◆ EXERCISE BRIEF:
This task calls for copying each line below that contains "lines".

◆ DATA TO EXAMINE:
────
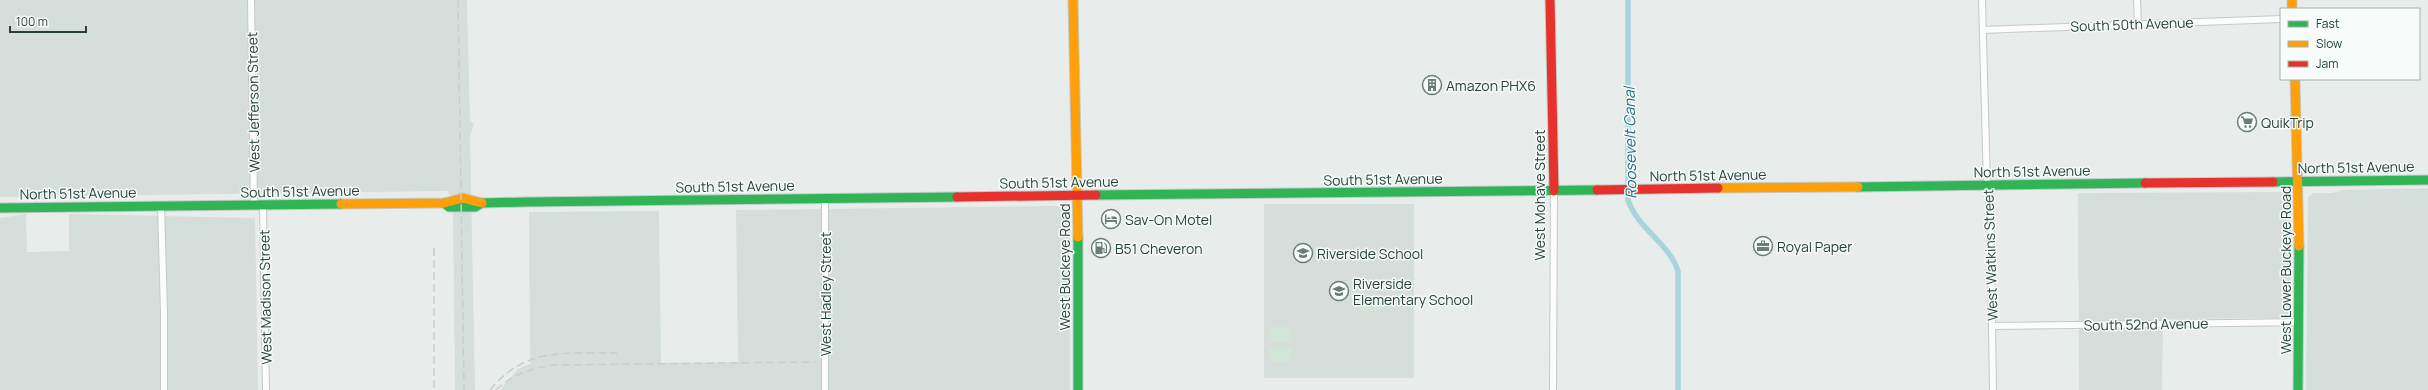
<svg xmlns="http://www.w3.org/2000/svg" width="2428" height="390" font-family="Manrope,sans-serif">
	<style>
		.built { fill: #d6dedb }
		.green { fill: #d1e6d8 }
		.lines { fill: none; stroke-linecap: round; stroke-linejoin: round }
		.canal { stroke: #a9d4db; stroke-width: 5.5 }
		.street-casing { stroke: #c5cac8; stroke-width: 8 }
		.fast-casing { stroke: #c3cbc8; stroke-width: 11 }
		.slow-casing { stroke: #c3cbc8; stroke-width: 11 }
		.jam-casing { stroke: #c3cbc8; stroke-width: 11 }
		.street { stroke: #fcfcfc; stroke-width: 6 }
		.fast { stroke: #30b455; stroke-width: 9 }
		.slow { stroke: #ff9f0a; stroke-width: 9 }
		.jam { stroke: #e5322d; stroke-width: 9 }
		.rail { stroke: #c9cdcc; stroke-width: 1.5; stroke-dasharray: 8 4; stroke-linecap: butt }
		.labels { text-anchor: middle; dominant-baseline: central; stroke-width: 3; stroke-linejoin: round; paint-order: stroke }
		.street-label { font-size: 14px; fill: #24423a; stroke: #f7fbf9 }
		.poi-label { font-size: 14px; fill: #24423a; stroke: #f7fbf9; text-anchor: start }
		.water-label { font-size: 15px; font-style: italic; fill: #1c6f80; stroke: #f7fbf9 }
	</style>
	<rect width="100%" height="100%" fill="#e8edeb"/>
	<g class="built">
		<polygon points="0,0 467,0 470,121 474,124 470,136 475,390 455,390 453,211 453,195 449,195 448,191 0,197"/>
		<polygon points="2428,188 2428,390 2306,390 2308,197 2314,193 2332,193 2343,190"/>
		<polygon points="2290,192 2291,318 2163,319 2162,390 2079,390 2078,193"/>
		<rect x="1264" y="204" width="150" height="174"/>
		<polygon points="1059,206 1070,210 1070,390 500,390 518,369 530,364 529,212 659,211 661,363 738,362 736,210"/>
		<polygon points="26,214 27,252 69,251 69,214 255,218 258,390 0,390 0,218"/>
	</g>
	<g class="green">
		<rect x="1360" y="300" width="19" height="11"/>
		<rect x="1269" y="327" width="22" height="15"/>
		<polygon points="1269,347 1291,348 1291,362 1269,362"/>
	</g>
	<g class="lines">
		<path class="canal" d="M1628 0V200C1637 228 1670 244 1678 271V390"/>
		<g class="street-casing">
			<g id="street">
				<polyline points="251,0 254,205"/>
				<polyline points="1982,0 1987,186 1990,195 1993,390"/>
				<polyline points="2137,0 2138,24"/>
				<polyline points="1983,30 2281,19"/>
				<polyline points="825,199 825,390"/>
				<polyline points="263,205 266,390"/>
				<polyline points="161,206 164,312 164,390"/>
				<polyline points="1992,326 2299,322"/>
				<polyline points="1553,390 1554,191"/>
			</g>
		</g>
		<g class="fast-casing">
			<g id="fast">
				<polyline points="2273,182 2428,180"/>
				<polyline points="1858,187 2145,183"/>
				<polyline points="1096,195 1597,190"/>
				<polyline points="444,203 449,207 475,207 482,203 525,202 957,197"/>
				<polyline points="0,208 341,204"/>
				<polyline points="1078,237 1078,390"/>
				<polyline points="2298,390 2299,246"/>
			</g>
		</g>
		<g class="slow-casing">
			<g id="slow">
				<polyline points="1073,0 1078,237"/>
				<polyline points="2292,0 2292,9"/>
				<polyline points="2295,79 2299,246"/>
				<polyline points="1718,188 1858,187"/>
				<polyline points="341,204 444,203 463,198 482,203"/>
			</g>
		</g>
		<g class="jam-casing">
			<g id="jam">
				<polyline points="1550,0 1554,191"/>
				<polyline points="2145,183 2273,182"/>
				<polyline points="1597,190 1718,188"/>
				<polyline points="957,197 1096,195"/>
			</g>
		</g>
		<use href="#street" class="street"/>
		<use href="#fast" class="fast"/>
		<use href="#slow" class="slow"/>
		<use href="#jam" class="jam"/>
		<g class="rail">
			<polyline points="458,0 464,390"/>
			<polyline points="434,248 434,390"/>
			<path d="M490 390C526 346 566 354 617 353"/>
			<path d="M496 390C513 374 530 369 553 365L815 362"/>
		</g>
	</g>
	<defs>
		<g id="building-ring" transform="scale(1)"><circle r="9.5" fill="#f7fbf9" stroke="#697e78" stroke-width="1.5"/><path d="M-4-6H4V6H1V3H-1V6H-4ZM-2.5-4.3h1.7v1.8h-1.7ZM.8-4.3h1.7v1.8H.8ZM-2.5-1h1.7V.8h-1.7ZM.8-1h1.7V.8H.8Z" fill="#697e78"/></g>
		<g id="supermarket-ring" transform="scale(1)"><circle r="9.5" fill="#f7fbf9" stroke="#697e78" stroke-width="1.5"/><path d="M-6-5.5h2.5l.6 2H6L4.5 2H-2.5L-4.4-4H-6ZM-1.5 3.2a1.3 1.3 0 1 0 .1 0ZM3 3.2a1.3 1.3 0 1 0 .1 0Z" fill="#697e78"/></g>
		<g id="hotel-ring" transform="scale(1)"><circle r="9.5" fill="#f7fbf9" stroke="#697e78" stroke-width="1.5"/><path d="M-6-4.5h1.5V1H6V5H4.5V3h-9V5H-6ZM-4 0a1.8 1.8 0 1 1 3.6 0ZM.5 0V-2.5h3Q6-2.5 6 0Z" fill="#697e78"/></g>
		<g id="office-ring" transform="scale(1)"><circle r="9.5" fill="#f7fbf9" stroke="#697e78" stroke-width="1.5"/><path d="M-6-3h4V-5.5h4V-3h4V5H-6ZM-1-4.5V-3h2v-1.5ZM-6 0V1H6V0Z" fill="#697e78"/></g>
		<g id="fuel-ring" transform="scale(1)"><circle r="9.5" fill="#f7fbf9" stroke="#697e78" stroke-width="1.5"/><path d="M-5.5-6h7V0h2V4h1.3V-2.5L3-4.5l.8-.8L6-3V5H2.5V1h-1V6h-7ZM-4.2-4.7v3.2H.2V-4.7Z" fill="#697e78"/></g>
		<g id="school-ring" transform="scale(1)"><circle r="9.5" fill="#f7fbf9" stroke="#697e78" stroke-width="1.5"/><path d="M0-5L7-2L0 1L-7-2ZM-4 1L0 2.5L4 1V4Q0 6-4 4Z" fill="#697e78"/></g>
	</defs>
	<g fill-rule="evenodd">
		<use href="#building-ring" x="1432" y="85"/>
		<use href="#supermarket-ring" x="2247" y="122"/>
		<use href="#hotel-ring" x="1111" y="219"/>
		<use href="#office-ring" x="1763" y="246"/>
		<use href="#fuel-ring" x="1101" y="248"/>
		<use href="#school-ring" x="1303" y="253"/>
		<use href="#school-ring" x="1339" y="291"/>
	</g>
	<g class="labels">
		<g class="street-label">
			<text transform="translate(2132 24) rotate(-2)">South 50th Avenue</text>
			<text transform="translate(253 102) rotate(-91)">West Jefferson Street</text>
			<text transform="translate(2356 167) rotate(-1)">North 51st Avenue</text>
			<text transform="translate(2032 171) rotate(-1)">North 51st Avenue</text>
			<text transform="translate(1708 175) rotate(-1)">North 51st Avenue</text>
			<text transform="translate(1383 179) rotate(-1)">South 51st Avenue</text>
			<text transform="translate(1059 182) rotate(-1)">South 51st Avenue</text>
			<text transform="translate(735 186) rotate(-1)">South 51st Avenue</text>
			<text transform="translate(300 191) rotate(-1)">South 51st Avenue</text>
			<text transform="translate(78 193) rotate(-1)">North 51st Avenue</text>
			<text transform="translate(1539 195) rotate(-90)">West Mohave Street</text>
			<text transform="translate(1990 255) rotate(-92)">West Watkins Street</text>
			<text transform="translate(1064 267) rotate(-90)">West Buckeye Road</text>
			<text transform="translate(2285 270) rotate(-90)">West Lower Buckeye Road</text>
			<text transform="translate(825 294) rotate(-90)">West Hadley Street</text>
			<text transform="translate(265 297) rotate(-91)">West Madison Street</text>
			<text transform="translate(2146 324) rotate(-1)">South 52nd Avenue</text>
		</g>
		<g class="poi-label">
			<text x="1446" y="85">Amazon PHX6</text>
			<text x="2261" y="122">QuikTrip</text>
			<text x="1125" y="219">Sav-On Motel</text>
			<text x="1777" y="246">Royal Paper</text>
			<text x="1115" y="248">B51 Cheveron</text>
			<text x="1317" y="253">Riverside School</text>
			<text x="1353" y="283">Riverside<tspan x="1353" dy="16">Elementary School</tspan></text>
		</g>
		<g class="water-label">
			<text transform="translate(1630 143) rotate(-91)">Roosevelt Canal</text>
		</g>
	</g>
	<rect x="2280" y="8" width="140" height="72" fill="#f7fbf9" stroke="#a3b1ad"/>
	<rect x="2288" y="21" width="20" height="6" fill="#30b455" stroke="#a3b1ad"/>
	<text x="2316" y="28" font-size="12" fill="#24423a">Fast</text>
	<rect x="2288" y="41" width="20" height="6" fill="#ff9f0a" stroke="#a3b1ad"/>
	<text x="2316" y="48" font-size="12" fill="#24423a">Slow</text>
	<rect x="2288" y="61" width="20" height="6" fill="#e5322d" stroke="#a3b1ad"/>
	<text x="2316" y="68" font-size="12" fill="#24423a">Jam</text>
	<path d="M10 26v6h76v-6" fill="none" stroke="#24423a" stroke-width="2"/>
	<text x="16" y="26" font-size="12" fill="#24423a" stroke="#f7fbf9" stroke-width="3" paint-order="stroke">100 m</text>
</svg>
────
◆ YOUR RESPONSE:
		.lines { fill: none; stroke-linecap: round; stroke-linejoin: round }
	<g class="lines">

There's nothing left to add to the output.